NBC NEWS by
There’s something curious happening in icy Greenland: a wildfire that has been burning for weeks.The wildfire appears to be historic in both its size and its duration, but no one can say for sure — because Greenland doesn’t have longstanding records of fires. Officials haven’t had much of a need for them, seeing as nearly 80 percent of the Arctic island is covered in an ice sheet.
“There are wildfires, but it’s not a typical wildfire environment, and it’s a remote area,” said Stef Lhermitte, a remote sensing scientist at Delft University of Technology in the Netherlands.
At about two square miles, this wildfire is relatively small compared to others around the world. But it’s the biggest in Greenland since satellite record-keeping began in 2000.
This one was first spotted on satellite on July 31 in western Greenland, about 90 miles northeast of the city of Sisimiut — and it’s still burning.
Past wildfires in Greenland have only lasted one to three days, said Dr. Jessica McCarty, an assistant professor of geography at Miami University in Oxford, Ohio, and an expert in satellite data analysis.
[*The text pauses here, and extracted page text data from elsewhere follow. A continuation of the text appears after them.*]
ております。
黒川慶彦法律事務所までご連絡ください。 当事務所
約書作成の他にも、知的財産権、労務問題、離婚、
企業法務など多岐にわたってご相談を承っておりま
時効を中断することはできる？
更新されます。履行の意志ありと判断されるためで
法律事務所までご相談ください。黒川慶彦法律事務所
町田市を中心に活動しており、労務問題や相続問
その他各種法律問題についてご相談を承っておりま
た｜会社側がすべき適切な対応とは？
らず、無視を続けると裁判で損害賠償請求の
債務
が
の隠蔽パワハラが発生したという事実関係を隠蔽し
This one is about 40 miles west of the ice sheet.
“It’s concerning,” McCarty said. “This is not usual.”
News of the wildfire has intrigued scientists from around the globe, many of whom have been sharing statistics about Greenland on social media as researchers try to piece together Greenland’s history to determine whether this is unprecedented.
Lhermitte, the remote sensing scientist, found that this year has had the highest number of fire detections on record.